Document:
- - - - -

# Husband ignores sexual needs..



## Cinderella71 (Jul 16, 2013)

I am 40 and my husband is 46. When I think of how most men are sexual creatures and wish their wives would fulfill their sexual desires, I feel my husband is lucky he has someone like me that has a sexually open mind and willing to please him in any way possible.

My story is that my husband has not met any of my sexual needs. He seems to be secure enough for when I try to guide him and discuss my sexual desires (either in or out of bed) he always uses the excuse that his big d**k is all that matters. Yes, he is large in that department but I've tried to tell him that d**k size isn't all that matters to me. It's almost like a joke to him and I guess I don't have the right answers for that one.

I've expressed to him without trying to hurt is ego that I would like to try a different position. That I would like him to touch me. That I would like him to kiss me. That I would like him to touch my body in places that satisfy me. He always says he will but never does.

- - - - -

Data lines:
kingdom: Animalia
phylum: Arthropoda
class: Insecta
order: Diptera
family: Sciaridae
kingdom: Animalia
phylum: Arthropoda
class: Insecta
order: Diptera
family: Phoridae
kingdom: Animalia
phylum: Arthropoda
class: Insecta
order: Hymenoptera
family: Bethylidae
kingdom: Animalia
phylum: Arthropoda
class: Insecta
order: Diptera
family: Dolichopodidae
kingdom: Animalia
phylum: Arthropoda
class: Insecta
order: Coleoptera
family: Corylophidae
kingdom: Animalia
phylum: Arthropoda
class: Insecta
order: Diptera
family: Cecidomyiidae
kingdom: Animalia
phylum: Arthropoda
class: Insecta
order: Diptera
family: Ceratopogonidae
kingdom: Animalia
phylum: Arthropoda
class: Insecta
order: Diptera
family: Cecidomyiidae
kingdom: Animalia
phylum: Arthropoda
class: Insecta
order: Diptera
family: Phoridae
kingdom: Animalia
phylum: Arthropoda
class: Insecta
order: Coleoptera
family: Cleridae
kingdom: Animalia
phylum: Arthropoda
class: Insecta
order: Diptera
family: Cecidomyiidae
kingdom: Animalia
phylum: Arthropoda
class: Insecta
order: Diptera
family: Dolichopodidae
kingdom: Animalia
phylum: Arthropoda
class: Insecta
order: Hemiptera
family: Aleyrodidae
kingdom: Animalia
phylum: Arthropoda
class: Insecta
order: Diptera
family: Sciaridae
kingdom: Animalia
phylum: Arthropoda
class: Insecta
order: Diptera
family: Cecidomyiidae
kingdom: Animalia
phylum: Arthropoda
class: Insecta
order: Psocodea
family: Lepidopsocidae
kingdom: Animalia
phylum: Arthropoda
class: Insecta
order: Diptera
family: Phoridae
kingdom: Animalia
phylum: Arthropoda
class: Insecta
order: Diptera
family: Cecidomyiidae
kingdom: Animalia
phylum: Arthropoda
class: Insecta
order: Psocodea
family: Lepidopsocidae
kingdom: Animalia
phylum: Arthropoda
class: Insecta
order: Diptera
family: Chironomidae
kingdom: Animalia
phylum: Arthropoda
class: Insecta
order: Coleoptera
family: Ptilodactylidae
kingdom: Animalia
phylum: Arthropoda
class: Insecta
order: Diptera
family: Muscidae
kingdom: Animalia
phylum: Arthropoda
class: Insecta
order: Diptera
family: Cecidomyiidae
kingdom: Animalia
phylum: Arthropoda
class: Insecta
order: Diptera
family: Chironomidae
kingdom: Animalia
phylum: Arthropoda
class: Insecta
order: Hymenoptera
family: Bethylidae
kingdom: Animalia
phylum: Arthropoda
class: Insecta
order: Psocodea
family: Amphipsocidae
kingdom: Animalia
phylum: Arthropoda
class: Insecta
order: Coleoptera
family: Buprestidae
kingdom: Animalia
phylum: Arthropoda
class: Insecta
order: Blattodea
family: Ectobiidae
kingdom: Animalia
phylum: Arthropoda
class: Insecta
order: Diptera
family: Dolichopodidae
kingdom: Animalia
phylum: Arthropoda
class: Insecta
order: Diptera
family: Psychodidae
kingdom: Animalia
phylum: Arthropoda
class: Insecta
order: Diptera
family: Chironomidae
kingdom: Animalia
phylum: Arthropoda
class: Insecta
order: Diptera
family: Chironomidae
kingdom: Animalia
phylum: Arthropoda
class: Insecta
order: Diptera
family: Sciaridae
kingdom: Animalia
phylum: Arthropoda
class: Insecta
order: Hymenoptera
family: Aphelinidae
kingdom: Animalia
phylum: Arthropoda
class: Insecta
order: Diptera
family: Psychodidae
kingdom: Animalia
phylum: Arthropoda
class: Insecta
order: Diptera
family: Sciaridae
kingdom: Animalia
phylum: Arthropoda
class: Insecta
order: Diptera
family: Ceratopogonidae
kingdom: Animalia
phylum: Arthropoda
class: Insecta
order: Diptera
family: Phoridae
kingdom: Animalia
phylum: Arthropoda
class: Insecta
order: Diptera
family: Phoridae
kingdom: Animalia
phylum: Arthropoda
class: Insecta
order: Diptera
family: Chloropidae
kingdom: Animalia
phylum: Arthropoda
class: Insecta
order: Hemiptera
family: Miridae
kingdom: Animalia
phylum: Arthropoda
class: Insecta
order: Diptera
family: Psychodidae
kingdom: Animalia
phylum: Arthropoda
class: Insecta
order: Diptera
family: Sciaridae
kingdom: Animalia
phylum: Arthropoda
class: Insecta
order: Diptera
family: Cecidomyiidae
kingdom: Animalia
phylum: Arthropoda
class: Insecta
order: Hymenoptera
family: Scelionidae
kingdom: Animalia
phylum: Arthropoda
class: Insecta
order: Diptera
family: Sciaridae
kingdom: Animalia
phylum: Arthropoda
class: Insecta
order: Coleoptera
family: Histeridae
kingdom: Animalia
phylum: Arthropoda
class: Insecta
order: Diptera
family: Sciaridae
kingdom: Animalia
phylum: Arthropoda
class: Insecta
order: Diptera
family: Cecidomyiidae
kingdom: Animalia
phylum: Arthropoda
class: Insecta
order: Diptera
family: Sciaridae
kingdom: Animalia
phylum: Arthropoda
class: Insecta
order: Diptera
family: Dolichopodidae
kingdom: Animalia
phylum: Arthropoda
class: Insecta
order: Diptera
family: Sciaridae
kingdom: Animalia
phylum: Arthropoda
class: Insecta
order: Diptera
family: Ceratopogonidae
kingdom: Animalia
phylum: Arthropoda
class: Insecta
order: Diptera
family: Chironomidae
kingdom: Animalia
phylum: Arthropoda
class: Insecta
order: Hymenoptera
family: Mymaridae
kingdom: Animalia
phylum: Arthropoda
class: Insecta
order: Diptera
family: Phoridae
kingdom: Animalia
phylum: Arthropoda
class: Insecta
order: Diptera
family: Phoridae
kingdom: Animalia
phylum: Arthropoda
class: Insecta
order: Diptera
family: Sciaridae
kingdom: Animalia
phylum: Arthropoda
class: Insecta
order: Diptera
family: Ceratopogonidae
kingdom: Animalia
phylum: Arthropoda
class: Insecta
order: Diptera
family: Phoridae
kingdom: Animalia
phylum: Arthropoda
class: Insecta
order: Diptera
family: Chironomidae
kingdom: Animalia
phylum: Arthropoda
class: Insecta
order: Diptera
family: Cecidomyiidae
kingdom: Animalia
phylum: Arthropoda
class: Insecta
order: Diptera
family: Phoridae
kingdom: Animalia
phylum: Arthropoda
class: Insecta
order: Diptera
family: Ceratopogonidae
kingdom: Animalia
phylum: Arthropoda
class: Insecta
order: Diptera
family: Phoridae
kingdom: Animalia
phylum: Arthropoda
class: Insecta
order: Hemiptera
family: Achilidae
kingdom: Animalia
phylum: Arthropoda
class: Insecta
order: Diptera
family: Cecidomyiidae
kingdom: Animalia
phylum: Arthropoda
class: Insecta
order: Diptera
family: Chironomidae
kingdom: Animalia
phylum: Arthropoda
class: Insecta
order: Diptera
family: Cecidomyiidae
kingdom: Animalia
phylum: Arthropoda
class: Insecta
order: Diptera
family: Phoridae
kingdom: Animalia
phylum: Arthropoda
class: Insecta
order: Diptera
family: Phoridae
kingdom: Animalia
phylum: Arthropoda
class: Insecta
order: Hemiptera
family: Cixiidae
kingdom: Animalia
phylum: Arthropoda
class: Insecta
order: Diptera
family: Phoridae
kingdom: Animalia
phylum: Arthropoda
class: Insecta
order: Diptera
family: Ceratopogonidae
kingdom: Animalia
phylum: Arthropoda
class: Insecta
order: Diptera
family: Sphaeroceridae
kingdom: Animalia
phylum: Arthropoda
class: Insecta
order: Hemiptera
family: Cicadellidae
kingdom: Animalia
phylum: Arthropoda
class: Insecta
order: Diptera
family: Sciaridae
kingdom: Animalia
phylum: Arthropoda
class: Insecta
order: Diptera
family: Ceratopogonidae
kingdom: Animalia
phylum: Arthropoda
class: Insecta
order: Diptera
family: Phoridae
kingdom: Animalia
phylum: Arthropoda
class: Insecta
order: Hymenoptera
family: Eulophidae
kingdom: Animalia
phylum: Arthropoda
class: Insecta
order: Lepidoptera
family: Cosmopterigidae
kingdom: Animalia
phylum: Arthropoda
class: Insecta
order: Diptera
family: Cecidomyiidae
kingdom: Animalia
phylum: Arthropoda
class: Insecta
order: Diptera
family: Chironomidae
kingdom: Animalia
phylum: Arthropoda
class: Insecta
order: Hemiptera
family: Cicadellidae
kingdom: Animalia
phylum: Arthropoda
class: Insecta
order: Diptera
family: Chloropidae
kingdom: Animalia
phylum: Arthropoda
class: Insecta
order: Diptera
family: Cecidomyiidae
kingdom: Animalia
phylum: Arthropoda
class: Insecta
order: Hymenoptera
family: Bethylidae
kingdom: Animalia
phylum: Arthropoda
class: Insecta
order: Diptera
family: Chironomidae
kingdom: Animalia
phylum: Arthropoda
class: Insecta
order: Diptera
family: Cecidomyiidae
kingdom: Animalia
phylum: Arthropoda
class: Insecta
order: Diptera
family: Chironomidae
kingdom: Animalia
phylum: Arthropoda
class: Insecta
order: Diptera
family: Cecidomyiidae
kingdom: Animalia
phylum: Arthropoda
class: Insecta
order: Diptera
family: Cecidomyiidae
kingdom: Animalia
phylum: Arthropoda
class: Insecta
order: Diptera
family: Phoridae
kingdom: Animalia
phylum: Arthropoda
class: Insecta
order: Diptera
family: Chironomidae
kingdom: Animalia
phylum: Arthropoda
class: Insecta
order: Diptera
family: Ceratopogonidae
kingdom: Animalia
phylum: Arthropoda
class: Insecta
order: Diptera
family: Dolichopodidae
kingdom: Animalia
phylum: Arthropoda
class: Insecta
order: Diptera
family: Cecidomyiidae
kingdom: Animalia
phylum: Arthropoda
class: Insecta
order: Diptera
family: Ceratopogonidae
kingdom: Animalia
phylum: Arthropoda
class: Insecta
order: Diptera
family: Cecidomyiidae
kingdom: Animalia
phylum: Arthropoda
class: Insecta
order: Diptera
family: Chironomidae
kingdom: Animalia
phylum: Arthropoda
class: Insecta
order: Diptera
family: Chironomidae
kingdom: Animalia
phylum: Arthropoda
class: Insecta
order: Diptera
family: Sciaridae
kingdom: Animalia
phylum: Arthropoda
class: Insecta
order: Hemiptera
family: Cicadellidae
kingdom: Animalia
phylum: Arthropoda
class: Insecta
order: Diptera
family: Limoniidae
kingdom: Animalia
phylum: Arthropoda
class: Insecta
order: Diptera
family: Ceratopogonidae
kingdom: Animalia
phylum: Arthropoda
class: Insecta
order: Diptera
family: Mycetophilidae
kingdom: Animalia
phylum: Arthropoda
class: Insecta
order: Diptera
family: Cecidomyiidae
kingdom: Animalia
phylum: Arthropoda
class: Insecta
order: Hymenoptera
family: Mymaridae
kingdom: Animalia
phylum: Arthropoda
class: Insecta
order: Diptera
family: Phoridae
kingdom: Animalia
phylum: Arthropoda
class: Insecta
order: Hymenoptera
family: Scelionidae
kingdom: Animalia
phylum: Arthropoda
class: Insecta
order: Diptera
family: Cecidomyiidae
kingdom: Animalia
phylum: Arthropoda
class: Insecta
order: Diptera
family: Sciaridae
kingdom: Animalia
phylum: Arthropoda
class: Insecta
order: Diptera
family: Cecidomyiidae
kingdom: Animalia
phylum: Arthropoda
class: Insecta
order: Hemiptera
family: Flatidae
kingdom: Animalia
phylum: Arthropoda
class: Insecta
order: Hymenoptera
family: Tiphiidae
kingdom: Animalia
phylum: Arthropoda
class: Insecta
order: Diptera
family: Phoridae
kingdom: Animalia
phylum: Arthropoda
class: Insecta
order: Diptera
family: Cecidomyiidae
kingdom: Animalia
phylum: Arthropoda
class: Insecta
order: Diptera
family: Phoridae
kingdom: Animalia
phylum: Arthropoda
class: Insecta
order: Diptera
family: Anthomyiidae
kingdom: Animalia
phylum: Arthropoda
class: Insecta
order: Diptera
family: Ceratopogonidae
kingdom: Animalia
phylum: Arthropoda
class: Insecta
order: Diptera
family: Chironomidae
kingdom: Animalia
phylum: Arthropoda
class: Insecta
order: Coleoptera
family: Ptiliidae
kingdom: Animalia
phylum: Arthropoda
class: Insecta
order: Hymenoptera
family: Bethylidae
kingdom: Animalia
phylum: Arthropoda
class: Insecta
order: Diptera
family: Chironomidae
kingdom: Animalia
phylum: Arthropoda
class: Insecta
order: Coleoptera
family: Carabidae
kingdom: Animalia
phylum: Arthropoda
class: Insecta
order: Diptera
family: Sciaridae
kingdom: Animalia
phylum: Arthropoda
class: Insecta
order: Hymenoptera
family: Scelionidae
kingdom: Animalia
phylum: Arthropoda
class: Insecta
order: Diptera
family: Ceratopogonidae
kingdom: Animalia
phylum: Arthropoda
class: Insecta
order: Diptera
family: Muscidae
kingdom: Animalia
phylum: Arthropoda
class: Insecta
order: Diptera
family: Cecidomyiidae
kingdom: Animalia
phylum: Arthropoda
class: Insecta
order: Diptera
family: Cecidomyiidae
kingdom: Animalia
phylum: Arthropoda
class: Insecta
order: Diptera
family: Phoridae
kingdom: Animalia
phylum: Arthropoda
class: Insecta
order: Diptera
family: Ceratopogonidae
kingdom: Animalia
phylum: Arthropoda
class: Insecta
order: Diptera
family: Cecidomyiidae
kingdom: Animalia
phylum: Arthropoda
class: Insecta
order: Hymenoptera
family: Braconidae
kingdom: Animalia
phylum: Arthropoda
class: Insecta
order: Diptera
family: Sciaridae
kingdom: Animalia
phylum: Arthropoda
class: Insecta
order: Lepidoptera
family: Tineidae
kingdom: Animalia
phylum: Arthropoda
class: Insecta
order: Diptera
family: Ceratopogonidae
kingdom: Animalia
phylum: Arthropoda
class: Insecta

- - - - -

Problem details: Write out the forum post word for word from "## Cinderella71 (Jul" to "any way possible.". The listing is unrelated to the forum post and stands apart from it.

Problem solution:
## Cinderella71 (Jul 16, 2013)

I am 40 and my husband is 46. When I think of how most men are sexual creatures and wish their wives would fulfill their sexual desires, I feel my husband is lucky he has someone like me that has a sexually open mind and willing to please him in any way possible.